▸ Requirement
Print the entries below again exactly as they stand, but skip any picture.
---- Extracted information
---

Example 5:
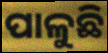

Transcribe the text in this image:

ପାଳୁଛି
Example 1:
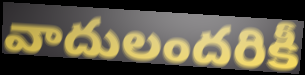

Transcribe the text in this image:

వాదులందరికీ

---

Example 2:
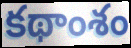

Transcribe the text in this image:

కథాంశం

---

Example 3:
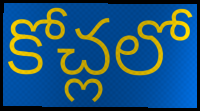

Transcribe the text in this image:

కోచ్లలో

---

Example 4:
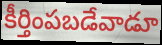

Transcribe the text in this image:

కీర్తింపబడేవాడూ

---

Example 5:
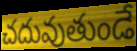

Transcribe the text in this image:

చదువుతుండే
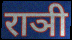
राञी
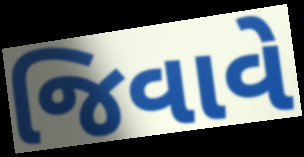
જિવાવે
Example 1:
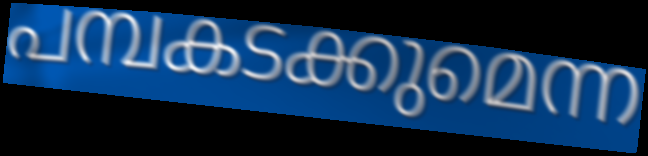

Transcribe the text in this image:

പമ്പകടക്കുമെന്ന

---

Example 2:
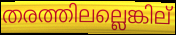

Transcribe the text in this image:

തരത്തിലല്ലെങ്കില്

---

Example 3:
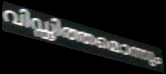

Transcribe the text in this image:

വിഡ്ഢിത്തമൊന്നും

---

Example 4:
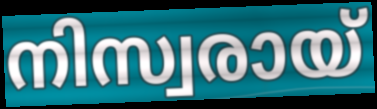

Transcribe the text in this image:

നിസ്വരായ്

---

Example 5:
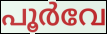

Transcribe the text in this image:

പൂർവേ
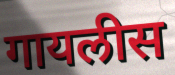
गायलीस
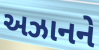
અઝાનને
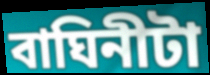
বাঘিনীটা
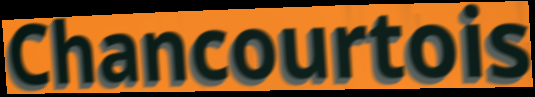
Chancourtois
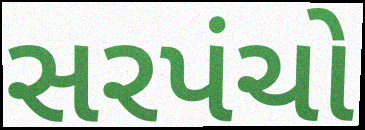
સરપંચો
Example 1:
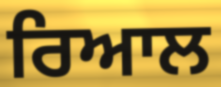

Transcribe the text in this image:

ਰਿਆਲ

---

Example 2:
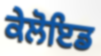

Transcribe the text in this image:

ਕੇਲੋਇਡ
--------
▸ Your response
---

Example 5:

Transcribe the text in this image:

ପାଳୁଛି
Example 1:

Transcribe the text in this image:

వాదులందరికీ

---

Example 2:

Transcribe the text in this image:

కథాంశం

---

Example 3:

Transcribe the text in this image:

కోచ్లలో

---

Example 4:

Transcribe the text in this image:

కీర్తింపబడేవాడూ

---

Example 5:

Transcribe the text in this image:

చదువుతుండే
राञी
જિવાવે
Example 1:

Transcribe the text in this image:

പമ്പകടക്കുമെന്ന

---

Example 2:

Transcribe the text in this image:

തരത്തിലല്ലെങ്കില്

---

Example 3:

Transcribe the text in this image:

വിഡ്ഢിത്തമൊന്നും

---

Example 4:

Transcribe the text in this image:

നിസ്വരായ്

---

Example 5:

Transcribe the text in this image:

പൂർവേ
गायलीस
અઝાનને
বাঘিনীটা
Chancourtois
સરપંચો
Example 1:

Transcribe the text in this image:

ਰਿਆਲ

---

Example 2:

Transcribe the text in this image:

ਕੇਲੋਇਡ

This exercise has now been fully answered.